5) Encode & Decode One Sample + Compression Ratio¶

We’ll take one test image, encode it to a 64-D vector, decode it back, then show side-by-side images and print the compression ratio:

Compression ratio = (input size) / (latent size). Here: input size is 784 (28×28) and latent size is 64 → 12.25×.

In [9]:
model.eval()
with torch.no_grad():
    sample_img, _ = test_data[0]
    sample_img = sample_img.unsqueeze(0).to(device)  # (1,1,28,28)
    z = model.encoder(sample_img)                    # latent (1,64)
    recon = model.decoder(z).view(-1, 1, 28, 28)     # (1,1,28,28)

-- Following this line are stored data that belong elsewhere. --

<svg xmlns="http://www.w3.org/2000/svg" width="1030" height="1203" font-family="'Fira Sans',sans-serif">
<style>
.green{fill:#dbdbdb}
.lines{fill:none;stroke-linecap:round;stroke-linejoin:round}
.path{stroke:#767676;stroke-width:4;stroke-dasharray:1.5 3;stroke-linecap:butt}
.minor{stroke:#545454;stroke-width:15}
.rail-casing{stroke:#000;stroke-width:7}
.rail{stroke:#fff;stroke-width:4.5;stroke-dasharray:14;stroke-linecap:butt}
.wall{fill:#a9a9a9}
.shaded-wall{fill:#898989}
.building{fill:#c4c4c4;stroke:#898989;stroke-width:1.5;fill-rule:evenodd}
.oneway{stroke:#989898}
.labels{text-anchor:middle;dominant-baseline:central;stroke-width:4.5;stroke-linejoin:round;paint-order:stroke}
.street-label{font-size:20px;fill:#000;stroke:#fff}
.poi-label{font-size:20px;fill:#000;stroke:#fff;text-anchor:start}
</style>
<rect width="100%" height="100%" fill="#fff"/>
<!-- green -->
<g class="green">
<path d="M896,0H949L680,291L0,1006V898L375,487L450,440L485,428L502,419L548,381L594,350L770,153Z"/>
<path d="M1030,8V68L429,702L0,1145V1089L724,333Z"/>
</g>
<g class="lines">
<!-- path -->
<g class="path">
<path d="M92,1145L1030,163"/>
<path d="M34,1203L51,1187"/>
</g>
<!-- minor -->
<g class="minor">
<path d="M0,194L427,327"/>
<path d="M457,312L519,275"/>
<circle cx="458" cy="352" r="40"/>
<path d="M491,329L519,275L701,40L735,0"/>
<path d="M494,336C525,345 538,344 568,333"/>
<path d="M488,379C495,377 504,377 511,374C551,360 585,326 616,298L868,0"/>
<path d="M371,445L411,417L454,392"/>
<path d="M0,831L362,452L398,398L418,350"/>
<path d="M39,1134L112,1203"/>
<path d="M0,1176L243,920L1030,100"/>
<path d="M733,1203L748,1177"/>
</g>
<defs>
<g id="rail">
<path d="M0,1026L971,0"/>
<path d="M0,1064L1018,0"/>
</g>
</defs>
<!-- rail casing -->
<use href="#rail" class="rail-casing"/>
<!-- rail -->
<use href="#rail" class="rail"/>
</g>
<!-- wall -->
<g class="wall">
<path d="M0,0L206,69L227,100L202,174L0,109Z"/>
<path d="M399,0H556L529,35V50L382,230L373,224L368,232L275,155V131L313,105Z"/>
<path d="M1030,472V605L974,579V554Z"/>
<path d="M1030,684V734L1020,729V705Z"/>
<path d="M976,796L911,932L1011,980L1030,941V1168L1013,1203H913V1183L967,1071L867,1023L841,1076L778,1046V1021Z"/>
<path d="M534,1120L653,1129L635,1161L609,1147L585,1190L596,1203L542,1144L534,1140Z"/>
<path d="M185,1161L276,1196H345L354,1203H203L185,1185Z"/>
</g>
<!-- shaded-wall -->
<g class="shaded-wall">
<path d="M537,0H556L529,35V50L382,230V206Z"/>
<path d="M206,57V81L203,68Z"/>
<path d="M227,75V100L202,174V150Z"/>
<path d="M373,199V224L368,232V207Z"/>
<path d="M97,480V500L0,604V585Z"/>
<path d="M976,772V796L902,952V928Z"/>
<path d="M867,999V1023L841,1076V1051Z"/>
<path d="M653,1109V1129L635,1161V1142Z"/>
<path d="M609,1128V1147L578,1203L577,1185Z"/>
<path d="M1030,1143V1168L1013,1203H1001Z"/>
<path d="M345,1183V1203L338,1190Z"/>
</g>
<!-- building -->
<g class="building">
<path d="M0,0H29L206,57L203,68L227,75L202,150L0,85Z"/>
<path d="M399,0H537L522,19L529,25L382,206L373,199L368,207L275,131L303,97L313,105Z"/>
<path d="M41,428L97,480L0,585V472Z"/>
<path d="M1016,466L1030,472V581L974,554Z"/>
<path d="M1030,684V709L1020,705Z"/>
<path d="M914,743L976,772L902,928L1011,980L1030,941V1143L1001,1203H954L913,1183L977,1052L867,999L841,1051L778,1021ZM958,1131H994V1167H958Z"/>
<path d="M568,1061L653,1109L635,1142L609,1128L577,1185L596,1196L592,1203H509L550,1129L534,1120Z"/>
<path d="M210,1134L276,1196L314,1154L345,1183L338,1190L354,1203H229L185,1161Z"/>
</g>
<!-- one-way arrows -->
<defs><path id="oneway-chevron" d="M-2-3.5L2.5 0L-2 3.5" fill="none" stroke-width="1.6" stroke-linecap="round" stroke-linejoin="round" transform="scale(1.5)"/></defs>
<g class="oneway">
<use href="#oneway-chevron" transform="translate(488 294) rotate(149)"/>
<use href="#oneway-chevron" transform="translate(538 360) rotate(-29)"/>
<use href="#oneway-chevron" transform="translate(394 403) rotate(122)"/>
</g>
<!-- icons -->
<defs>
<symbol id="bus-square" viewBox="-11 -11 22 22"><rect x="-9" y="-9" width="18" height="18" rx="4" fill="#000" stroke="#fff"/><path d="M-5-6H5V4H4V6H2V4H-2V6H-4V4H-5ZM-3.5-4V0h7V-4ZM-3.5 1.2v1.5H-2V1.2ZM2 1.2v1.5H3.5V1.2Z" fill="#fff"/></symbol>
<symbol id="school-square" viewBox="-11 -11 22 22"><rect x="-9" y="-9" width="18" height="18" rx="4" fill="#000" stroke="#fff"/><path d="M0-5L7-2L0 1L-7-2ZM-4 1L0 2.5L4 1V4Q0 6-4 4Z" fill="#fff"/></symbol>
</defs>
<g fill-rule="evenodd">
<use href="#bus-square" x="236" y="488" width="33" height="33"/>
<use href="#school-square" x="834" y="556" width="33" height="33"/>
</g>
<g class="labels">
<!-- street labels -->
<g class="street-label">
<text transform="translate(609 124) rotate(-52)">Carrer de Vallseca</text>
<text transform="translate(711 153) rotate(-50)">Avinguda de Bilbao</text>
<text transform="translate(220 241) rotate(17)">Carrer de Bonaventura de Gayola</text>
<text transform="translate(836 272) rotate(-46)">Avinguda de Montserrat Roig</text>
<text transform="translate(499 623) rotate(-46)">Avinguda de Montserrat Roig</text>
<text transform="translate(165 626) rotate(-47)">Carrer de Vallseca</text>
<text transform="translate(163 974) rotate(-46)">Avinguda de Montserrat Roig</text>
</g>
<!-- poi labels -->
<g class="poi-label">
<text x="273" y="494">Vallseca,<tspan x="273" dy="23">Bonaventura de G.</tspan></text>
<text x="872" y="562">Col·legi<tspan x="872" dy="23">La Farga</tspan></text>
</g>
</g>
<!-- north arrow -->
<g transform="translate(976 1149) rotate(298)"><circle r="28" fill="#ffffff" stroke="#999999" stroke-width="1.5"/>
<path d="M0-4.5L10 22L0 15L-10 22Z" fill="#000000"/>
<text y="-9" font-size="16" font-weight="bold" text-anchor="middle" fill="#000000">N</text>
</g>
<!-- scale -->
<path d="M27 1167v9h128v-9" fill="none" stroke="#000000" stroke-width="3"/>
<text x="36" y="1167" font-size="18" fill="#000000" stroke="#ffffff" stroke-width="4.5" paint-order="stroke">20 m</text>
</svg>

    # Compute compression ratio
    input_size = 28 * 28
    latent_size = model.latent_dim
    compression_ratio = input_size / latent_size
    print(f"Compression Ratio: {compression_ratio:.2f}x (784 / {latent_size})")

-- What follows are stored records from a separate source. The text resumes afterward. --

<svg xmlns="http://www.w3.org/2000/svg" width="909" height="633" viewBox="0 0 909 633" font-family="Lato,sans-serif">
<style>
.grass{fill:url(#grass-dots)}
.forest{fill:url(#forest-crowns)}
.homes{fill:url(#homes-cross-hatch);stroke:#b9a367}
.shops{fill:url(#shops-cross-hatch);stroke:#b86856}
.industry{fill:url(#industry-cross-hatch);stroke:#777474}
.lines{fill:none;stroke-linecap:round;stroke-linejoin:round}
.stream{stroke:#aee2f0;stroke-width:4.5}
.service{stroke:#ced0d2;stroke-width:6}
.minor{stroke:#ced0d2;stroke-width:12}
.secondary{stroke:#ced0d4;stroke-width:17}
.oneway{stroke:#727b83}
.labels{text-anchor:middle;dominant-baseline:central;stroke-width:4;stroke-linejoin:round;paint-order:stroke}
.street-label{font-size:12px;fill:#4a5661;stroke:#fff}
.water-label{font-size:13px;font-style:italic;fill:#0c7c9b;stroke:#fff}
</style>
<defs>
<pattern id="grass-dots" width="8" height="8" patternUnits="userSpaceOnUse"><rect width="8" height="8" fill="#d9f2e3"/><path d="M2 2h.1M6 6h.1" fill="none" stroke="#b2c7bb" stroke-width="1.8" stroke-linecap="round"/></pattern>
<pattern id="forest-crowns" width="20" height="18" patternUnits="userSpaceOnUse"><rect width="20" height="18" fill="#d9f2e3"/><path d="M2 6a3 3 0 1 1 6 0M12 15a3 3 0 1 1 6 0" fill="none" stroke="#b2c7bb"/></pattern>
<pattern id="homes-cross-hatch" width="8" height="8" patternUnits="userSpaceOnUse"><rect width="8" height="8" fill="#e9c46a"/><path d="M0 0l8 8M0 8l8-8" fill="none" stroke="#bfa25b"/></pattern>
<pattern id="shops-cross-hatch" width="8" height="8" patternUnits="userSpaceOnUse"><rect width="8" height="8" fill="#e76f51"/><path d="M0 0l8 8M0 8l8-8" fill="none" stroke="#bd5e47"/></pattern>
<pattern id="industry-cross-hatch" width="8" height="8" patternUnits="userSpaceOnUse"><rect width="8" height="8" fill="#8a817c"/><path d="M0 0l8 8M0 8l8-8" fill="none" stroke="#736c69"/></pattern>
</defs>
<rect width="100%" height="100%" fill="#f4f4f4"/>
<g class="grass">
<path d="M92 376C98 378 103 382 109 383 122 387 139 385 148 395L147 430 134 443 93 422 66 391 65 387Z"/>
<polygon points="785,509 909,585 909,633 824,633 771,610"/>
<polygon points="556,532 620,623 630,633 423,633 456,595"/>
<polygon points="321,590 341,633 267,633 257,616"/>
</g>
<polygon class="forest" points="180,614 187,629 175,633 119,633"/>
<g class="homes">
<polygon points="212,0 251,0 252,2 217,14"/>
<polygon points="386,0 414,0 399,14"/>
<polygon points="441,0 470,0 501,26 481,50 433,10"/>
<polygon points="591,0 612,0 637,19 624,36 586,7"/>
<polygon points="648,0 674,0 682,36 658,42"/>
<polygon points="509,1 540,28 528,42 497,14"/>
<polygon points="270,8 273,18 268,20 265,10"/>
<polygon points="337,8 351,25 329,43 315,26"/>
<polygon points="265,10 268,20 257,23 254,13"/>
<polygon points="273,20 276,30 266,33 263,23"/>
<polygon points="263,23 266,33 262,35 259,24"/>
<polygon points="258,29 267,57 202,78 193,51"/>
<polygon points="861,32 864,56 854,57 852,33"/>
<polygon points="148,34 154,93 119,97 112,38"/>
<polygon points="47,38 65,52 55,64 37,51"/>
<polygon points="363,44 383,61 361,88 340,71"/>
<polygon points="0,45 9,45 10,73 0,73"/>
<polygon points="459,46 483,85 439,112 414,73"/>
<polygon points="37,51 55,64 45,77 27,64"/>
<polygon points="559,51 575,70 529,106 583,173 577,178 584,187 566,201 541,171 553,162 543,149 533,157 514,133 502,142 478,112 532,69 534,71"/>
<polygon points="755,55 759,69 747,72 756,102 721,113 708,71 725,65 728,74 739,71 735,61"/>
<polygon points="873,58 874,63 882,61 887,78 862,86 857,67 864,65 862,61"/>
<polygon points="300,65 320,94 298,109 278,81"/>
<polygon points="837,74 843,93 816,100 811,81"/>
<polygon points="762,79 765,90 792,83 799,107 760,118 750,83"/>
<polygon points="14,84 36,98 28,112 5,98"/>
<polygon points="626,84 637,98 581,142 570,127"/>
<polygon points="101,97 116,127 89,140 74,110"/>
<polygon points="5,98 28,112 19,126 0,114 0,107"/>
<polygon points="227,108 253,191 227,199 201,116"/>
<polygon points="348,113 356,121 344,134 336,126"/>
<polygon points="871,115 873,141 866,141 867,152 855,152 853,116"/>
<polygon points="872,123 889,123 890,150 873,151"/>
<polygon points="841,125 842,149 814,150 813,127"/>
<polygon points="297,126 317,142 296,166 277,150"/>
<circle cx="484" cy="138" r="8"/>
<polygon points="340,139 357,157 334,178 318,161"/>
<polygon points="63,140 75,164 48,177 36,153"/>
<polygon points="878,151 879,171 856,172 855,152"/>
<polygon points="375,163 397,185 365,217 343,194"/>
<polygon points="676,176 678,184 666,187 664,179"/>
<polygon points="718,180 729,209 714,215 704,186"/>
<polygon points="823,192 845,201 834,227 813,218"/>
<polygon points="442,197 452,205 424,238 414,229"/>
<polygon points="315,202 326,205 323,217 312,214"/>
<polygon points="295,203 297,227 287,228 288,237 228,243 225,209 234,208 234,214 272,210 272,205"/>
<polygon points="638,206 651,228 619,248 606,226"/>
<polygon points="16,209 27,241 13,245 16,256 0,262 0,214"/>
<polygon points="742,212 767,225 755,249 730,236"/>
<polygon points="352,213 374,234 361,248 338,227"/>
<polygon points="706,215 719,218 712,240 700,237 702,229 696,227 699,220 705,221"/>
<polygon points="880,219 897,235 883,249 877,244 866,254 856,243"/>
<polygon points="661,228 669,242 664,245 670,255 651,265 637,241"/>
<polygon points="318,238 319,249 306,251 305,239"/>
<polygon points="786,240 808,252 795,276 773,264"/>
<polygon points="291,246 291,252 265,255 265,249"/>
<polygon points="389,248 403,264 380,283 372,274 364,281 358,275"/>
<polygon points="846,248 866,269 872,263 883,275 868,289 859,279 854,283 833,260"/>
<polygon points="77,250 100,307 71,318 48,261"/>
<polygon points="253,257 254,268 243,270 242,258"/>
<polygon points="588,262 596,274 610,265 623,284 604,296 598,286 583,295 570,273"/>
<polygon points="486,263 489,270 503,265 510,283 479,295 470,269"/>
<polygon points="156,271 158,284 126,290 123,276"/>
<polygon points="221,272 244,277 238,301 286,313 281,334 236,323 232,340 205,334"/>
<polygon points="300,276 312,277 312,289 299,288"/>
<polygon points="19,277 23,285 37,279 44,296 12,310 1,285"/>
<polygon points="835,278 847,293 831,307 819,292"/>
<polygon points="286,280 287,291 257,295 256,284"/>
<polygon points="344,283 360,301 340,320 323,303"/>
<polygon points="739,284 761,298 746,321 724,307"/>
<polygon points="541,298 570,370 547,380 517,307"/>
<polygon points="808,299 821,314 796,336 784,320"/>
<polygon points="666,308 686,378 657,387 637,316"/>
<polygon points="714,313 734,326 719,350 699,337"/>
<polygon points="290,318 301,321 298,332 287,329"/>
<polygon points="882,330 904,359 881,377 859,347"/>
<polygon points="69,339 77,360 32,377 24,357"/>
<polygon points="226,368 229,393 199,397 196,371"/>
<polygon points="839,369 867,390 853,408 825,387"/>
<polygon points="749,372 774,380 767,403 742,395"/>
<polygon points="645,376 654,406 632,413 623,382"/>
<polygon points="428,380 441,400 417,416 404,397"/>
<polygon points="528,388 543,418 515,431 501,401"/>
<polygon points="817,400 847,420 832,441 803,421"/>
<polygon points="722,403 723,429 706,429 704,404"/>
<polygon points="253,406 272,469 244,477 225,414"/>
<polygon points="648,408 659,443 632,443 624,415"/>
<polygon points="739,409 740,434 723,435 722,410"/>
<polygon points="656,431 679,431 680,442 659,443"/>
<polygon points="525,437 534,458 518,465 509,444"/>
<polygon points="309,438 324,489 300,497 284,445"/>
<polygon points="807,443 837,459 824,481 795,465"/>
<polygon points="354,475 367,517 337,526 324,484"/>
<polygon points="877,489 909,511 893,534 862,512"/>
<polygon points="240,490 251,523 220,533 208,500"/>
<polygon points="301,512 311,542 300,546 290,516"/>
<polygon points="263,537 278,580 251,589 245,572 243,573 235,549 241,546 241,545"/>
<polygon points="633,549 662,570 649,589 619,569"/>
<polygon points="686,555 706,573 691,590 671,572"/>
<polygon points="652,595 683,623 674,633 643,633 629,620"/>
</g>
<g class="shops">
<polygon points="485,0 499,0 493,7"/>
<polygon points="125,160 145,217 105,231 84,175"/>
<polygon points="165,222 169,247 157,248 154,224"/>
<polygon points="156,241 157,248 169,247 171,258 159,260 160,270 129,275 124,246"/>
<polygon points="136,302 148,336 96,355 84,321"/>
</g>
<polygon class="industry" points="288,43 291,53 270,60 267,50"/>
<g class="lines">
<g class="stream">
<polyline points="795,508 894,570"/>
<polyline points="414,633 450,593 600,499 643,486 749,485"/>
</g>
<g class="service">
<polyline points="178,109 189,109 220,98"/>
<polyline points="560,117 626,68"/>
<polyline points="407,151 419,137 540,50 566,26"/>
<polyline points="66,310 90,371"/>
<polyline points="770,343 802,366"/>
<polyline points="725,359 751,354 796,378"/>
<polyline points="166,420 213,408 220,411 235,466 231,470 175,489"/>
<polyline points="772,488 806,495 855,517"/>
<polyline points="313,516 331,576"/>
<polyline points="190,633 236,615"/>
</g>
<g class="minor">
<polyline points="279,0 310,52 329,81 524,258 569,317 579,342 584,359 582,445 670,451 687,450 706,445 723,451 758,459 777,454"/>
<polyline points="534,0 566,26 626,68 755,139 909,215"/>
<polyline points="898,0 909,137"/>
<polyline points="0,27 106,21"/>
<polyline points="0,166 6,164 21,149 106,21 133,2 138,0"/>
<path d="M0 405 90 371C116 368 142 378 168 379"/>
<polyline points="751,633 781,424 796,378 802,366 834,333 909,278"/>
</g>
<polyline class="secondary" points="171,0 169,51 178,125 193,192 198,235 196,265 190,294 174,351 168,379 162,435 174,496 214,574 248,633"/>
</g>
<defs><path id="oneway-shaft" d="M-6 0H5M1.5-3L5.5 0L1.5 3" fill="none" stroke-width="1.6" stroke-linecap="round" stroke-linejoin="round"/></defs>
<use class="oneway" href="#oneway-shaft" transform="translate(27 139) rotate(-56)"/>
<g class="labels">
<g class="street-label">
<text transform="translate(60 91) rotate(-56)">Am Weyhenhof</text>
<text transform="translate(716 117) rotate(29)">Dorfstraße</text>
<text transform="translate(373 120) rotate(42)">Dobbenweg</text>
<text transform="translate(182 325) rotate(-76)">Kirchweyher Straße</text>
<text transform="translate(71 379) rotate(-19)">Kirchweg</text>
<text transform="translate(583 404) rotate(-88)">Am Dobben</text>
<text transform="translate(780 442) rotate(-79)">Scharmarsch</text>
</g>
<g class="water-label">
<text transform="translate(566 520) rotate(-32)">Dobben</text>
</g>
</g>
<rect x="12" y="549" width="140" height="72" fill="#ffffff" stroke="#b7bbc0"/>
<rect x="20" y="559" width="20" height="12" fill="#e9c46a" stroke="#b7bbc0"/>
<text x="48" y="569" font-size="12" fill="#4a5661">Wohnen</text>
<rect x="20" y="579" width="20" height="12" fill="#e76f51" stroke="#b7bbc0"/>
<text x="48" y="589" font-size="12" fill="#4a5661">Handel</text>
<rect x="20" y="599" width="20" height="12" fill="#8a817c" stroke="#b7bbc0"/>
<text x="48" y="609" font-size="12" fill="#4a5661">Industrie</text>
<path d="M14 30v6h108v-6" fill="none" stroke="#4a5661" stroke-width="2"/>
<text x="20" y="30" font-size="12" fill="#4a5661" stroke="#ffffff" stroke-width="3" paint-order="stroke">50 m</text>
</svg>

    # Move to CPU for plotting
    orig = sample_img.squeeze().detach().cpu().numpy()
    rec  = recon.squeeze().detach().cpu().numpy()

plt.figure(figsize=(6,3))
plt.subplot(1,2,1)
plt.imshow(orig, cmap='gray')
plt.title('Original')
plt.axis('off')

plt.subplot(1,2,2)
plt.imshow(rec, cmap='gray')
plt.title('Reconstructed')
plt.axis('off')
plt.show()
Compression Ratio: 12.25x (784 / 64)

6) (Optional) Save & Load the Trained Model¶

You can save the trained weights and reload later.

In [ ]:
save_path = 'autoencoder_mnist.pt'
torch.save(model.state_dict(), save_path)
print('Saved to', save_path)

# To load later:
loaded = AutoEncoder(latent_dim=64).to(device)
loaded.load_state_dict(torch.load(save_path, map_location=device))
loaded.eval()
print('Reloaded model ready!')

Notes & Next Steps¶

  • Try changing latent_dim (e.g., 32 or 128) to see compression-quality tradeoffs.
  • Increase epochs for better reconstructions.
  • Replace the MLP with a convolutional autoencoder for sharper images.